# Start of Items

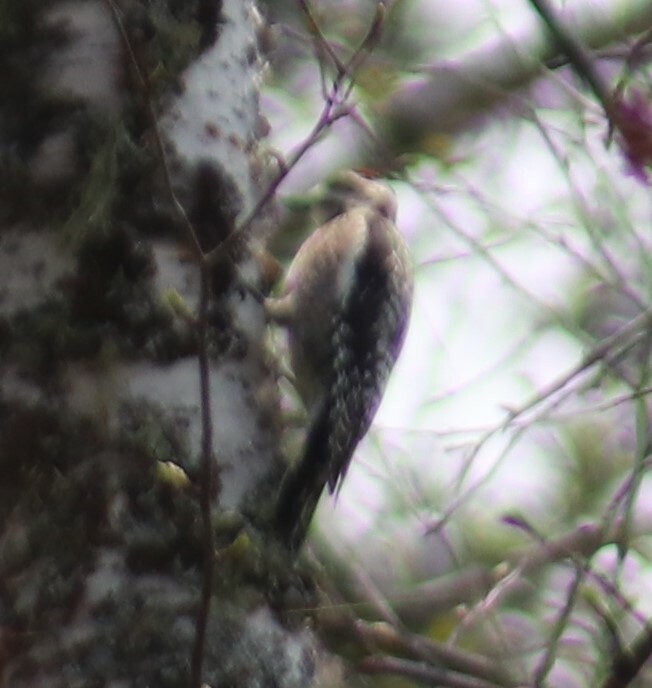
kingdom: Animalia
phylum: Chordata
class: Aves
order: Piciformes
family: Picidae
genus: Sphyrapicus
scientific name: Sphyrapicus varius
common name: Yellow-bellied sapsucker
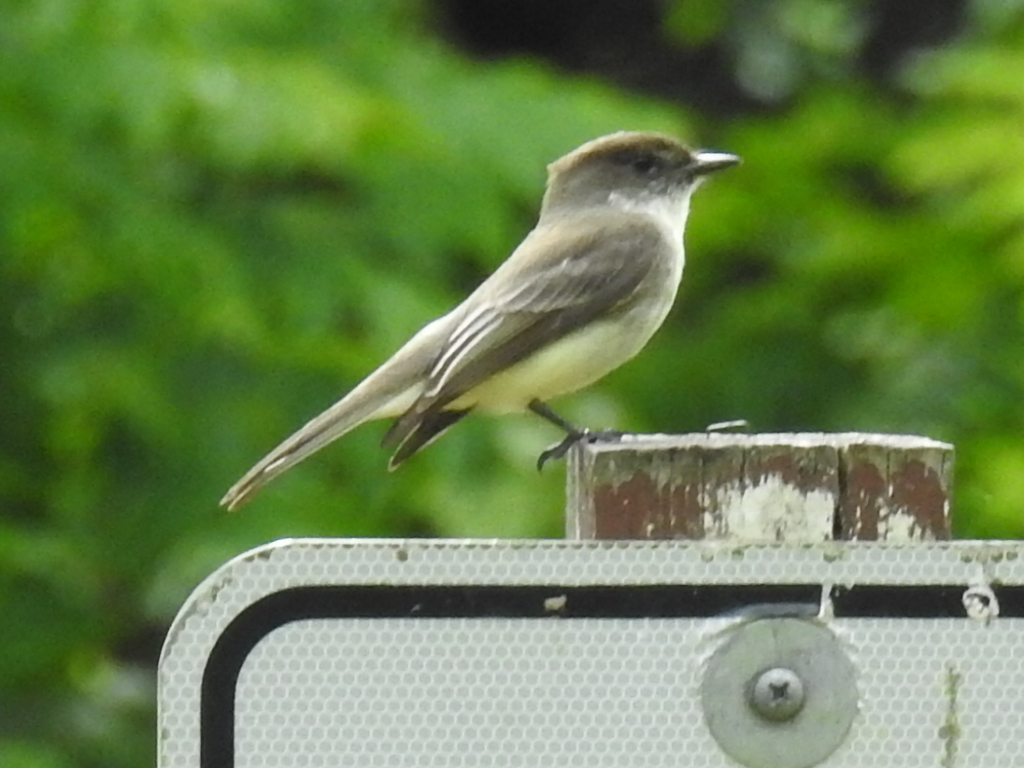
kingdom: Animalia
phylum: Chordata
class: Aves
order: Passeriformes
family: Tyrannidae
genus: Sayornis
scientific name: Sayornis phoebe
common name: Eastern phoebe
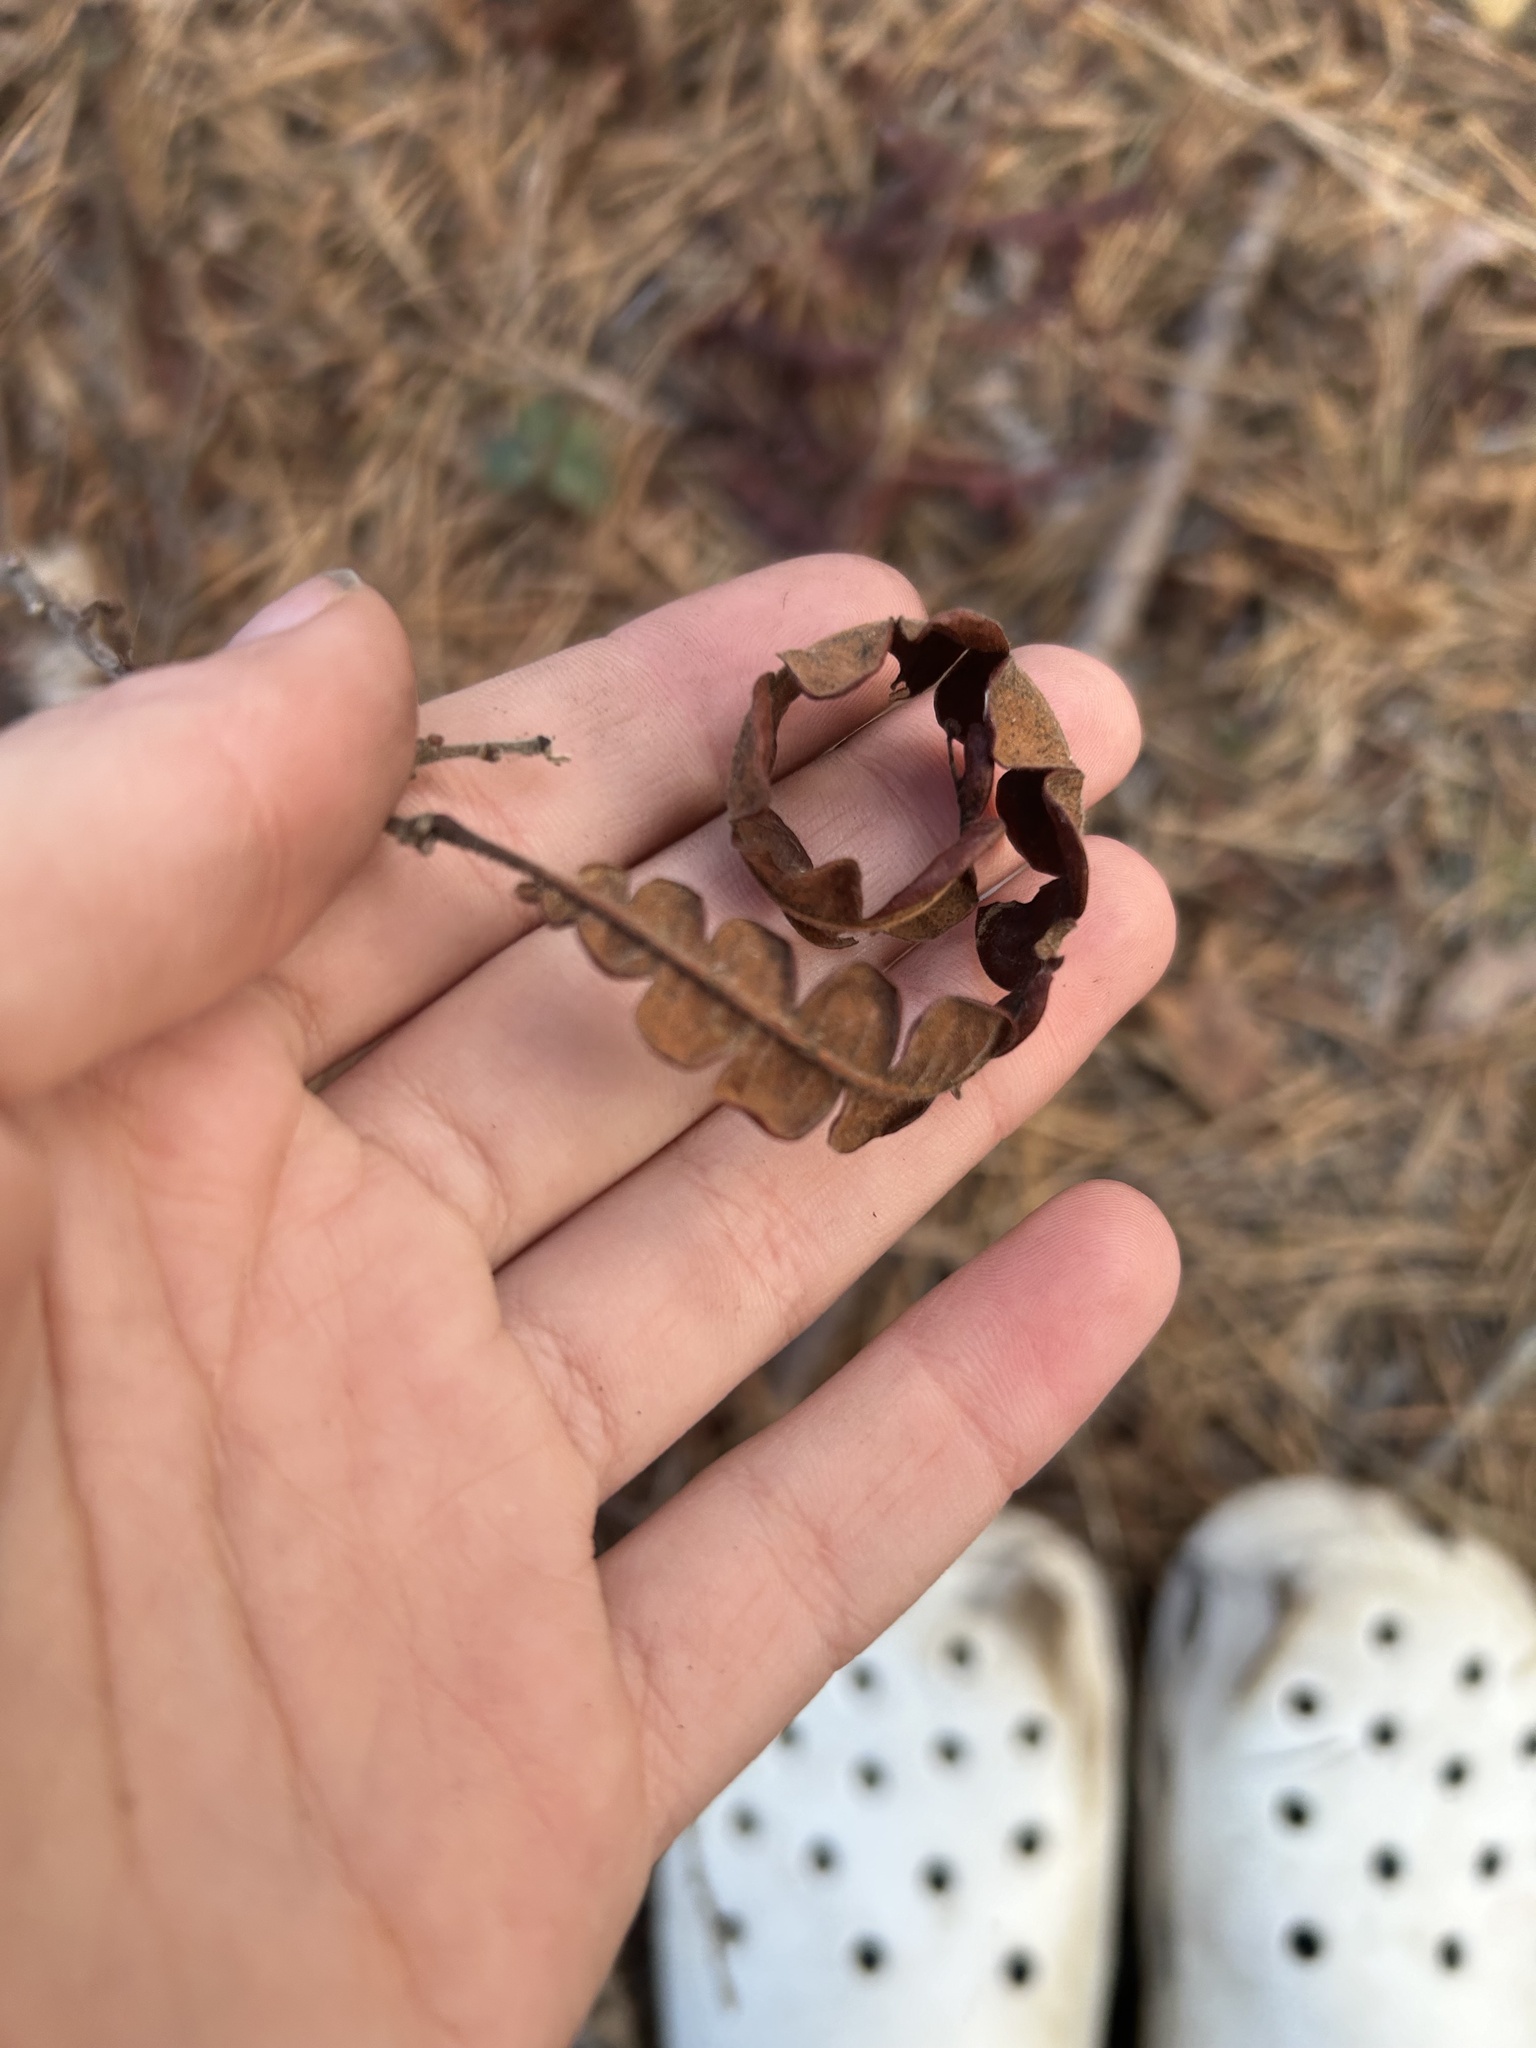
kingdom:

# End of Items

Problem:
Copy every line of the entries above word for word, leaving out the images.

Exercise response:
kingdom: Animalia
phylum: Chordata
class: Aves
order: Piciformes
family: Picidae
genus: Sphyrapicus
scientific name: Sphyrapicus varius
common name: Yellow-bellied sapsucker
kingdom: Animalia
phylum: Chordata
class: Aves
order: Passeriformes
family: Tyrannidae
genus: Sayornis
scientific name: Sayornis phoebe
common name: Eastern phoebe
kingdom:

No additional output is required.